Center for Applied Quantum Technologies (ZaQuant)
The new research building, currently in the planning stage, will have precision laboratories and offices to provide space for developing novel nano-optical quantum sensors and achieving pioneering advances in sensitivity, specificity, and energy efficiency in sensor technology.
SOFIA Stratosphere Observatory
Another globally known facility is SOFIA, the Stratosphere Observatory for Infrared Astronomy operated jointly by NASA, the American space agency, and the German Aerospace Center (DLR). SOFIA’s scientific leadership team is based on the University of Stuttgart campus. The German SOFIA Institute’s headquarters and other Stuttgart aerospace facilities are housed in the Baden Wuerttemberg Aerospace Center. Here, scientists collaborate with Baden-Wurttemberg industry in carrying out cutting edge research and development.

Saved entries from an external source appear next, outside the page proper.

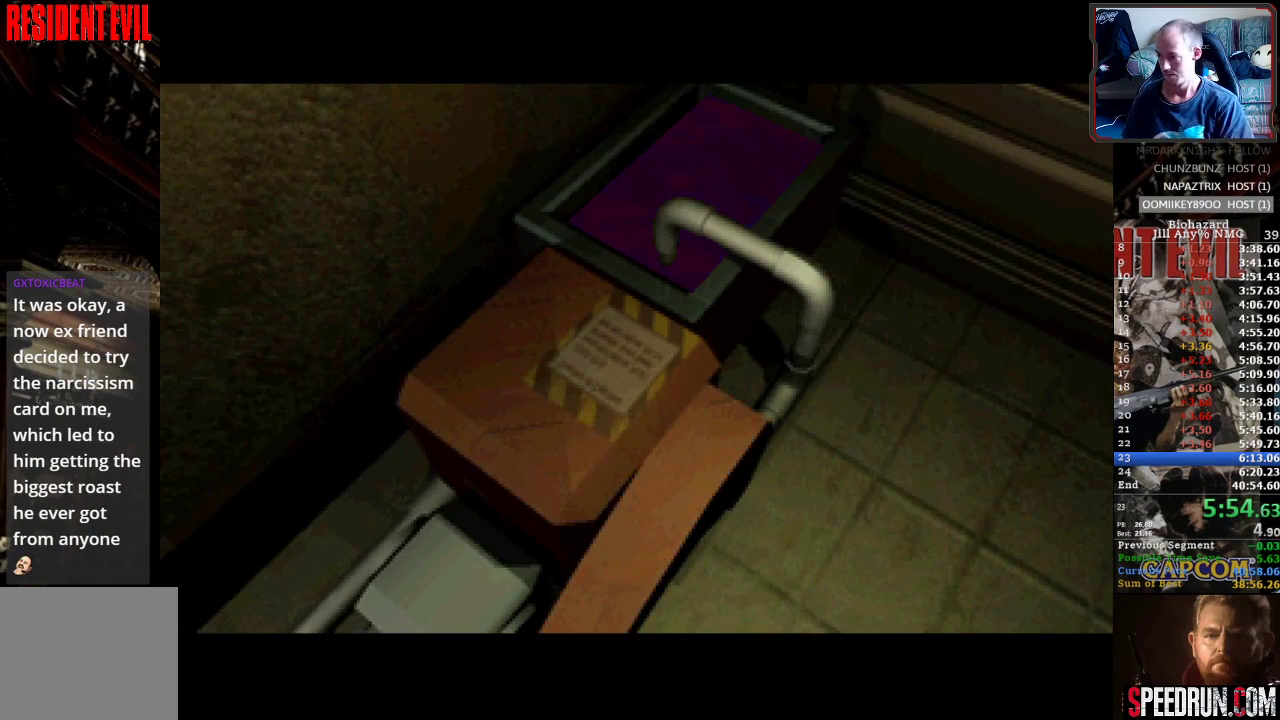
{"buttons": [], "events": []}
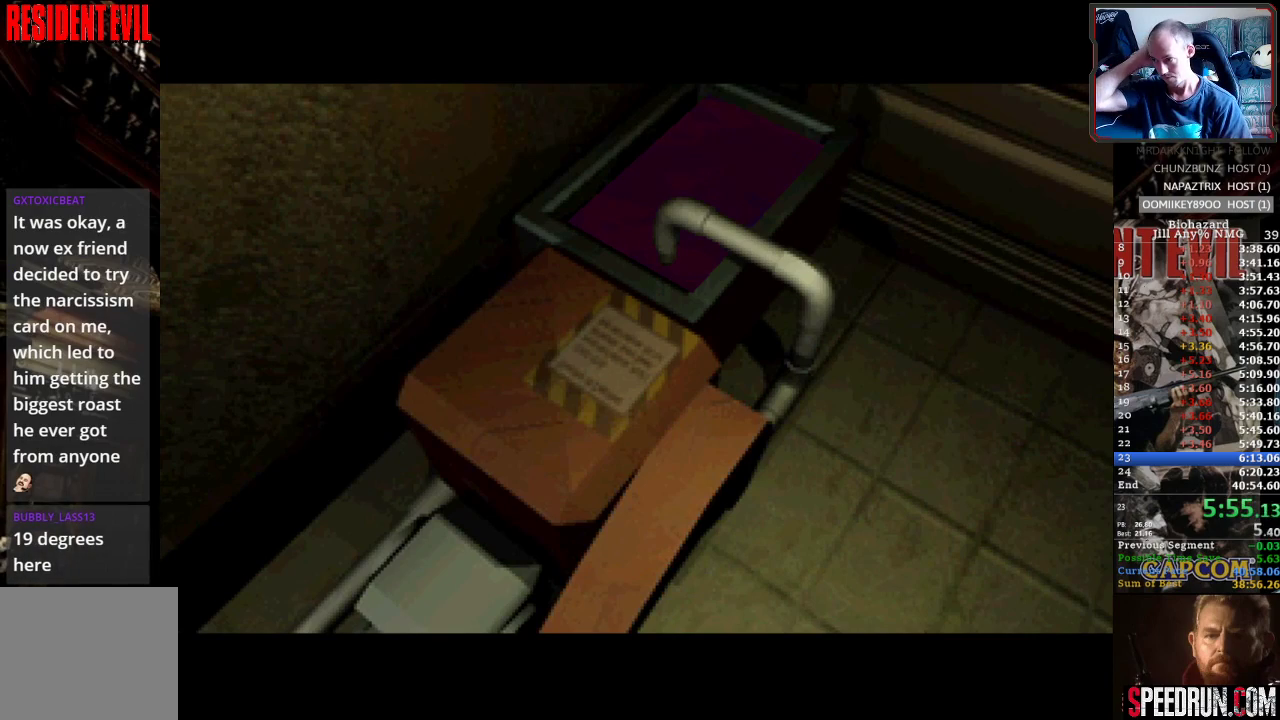
{"buttons": [], "events": []}
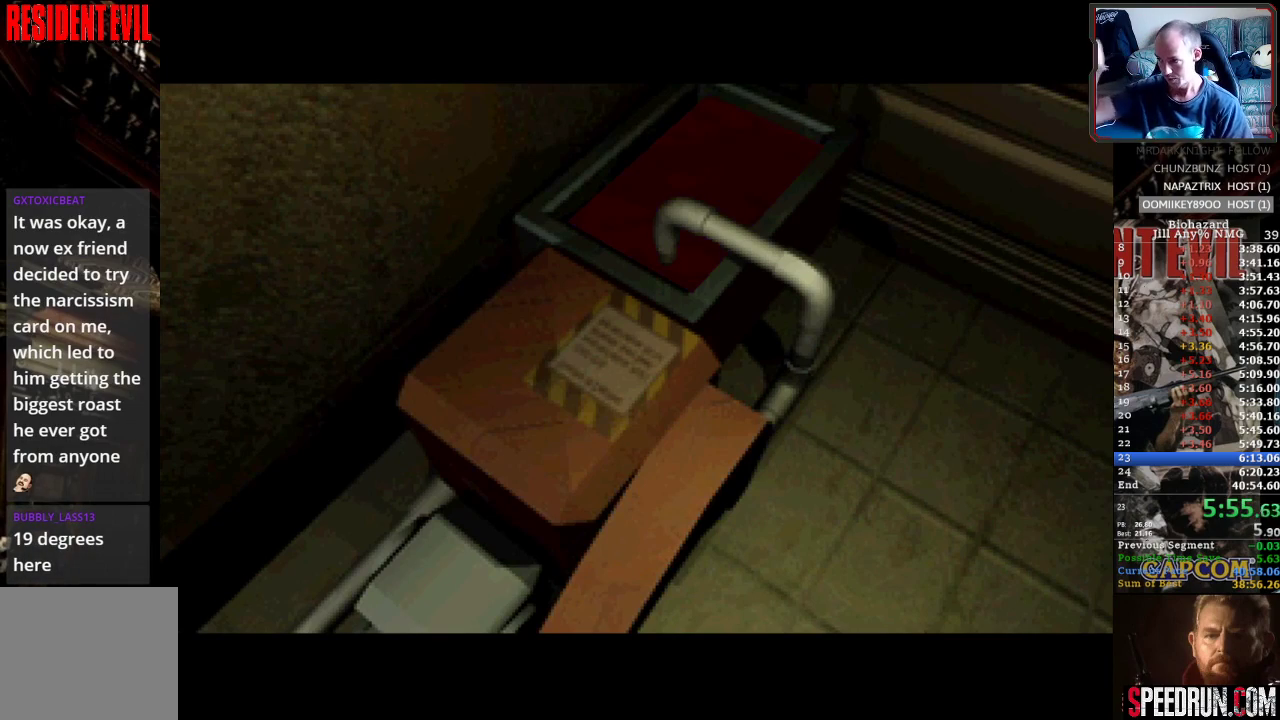
{"buttons": [], "events": []}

Powerwall at the Visualization Center
An extremely high resolution back projection wall in the VISUS visualization center of the University of Stuttgart offers a new dimension in virtual worlds. Six meters wide and 2.2 meters high, the “powerwall” lets scientists visualize extremely large masses of data and analyze them collaboratively as well as interactively.
The Stuttgart Wind Tunnel is among the world’s most powerful installations of its kind. It makes possible the investigation of aerodynamic and aeroacoustical characteristics of vehicles at speeds of up to 265 km/h.